State the relationship between economics and history.
There has been a long-standing connection between economics and history. Most major historical events have an economic basis to them.
In looking at the major wars fought since the 1890s, economics has played a key role in the start of the war. The United States wanted to become a world power in the 1890s. We were looking for a war that would lead us to gain colonies. By having colonies, we could get stronger economically. Our businesses would benefit. Thus, we went to war with Spain in 1898.
In World War I, Germany wanted more land. They wanted colonies for reasons very similar to why we wanted colonies. They knew winning a war would be good for their businesses and economy.
There is some evidence that suggests the United States joined World War I so our businesses could benefit. The Nye Committee came to this conclusion after explaining why we joined the war.
Business leaders have opposed laws that allow unions to form. Business leaders believe unions will ask for more money and benefits. They believe this will hurt the company economically. Thus, business leaders have supported laws that curtail collective bargaining, make it harder for unions to exist or form, and that require people or business to reveal to whom a person or business is making political contributions.
Slavery was based to a degree on economic factors. Southerners believed they would lose money if slavery ended, and they had to pay the workers on the farms. Southerners argued that ending slavery would be economically a disaster for the South. Economics has always been tied to history.
There are very close ties between economics and history. Economic policies help to determine which groups stay in power and which ones fall out of favor. In 1932, Herbert Hoover's failed economic policies brought about the election of Franklin Roosevelt and the beginning of social programs, such as Social Security in the United States. The Great Depression led to the rise of Hitler and his quest to make Germany great again.

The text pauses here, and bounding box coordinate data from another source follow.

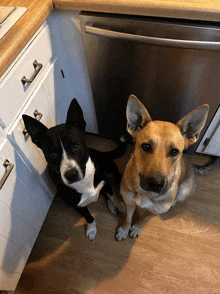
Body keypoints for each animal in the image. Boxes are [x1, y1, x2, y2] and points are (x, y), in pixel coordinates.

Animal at [22, 99, 126, 241]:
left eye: (76, 146)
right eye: (53, 154)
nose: (71, 175)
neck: (84, 181)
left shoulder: (104, 181)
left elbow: (113, 195)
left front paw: (120, 205)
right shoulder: (76, 205)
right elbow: (89, 217)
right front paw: (91, 229)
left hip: (109, 166)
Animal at [116, 94, 219, 241]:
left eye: (174, 151)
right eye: (146, 146)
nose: (155, 184)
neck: (146, 194)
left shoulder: (153, 212)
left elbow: (143, 220)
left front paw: (136, 228)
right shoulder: (128, 202)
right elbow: (128, 218)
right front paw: (125, 229)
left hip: (184, 190)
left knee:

On a smaller scale, Henry Ford's practice of paying his workers high wages in 1908 led to the Model T becoming the most ubiquitous car in the United States in the early part of the century. This led to the United States improving its infrastructure as well as other industries, such as hotels and diners for travelers. As more people gained disposable income in the 1920s, spectator sports became popular, and baseball and college football are still popular events in the United States.
Economics was also a factor in the decision to explore the world. Europeans were desperate for Asian spices; they did not want to risk traveling through Muslim-held lands after 1453 and sought to cut Venetian middlemen out of the market. For this reason, Columbus sailed West across the Atlantic Ocean in the hopes of reaching Asia. While he only got as far as Hispaniola, his discovery of the New World still ranks as one of the biggest events in history and economics. There is even a whole field of history that studies the past through the lens of economics.
When people in the modern world talk about economics, it is often a shorthand for money and markets. While these things are important to economics as a field, they are only component parts of the larger whole. At the broadest level, economics is the study of how human beings control resources. With this in mind, supply and demand have motivated peoples and governments to act according to their interests as far back as there are records. There are certainly more abstract factors that have given rise to the events and personalities that steered the direction of history-- religion, ethnic pride, and political philosophy chief among them. When wars were fought or countries formed, though, the loftiest ideals have tended to recede behind fundamental economic questions: did people have enough resources, and if they didn't, what could they do about it? In that sense, all the milestones of history are in some way a response to economic stimuli.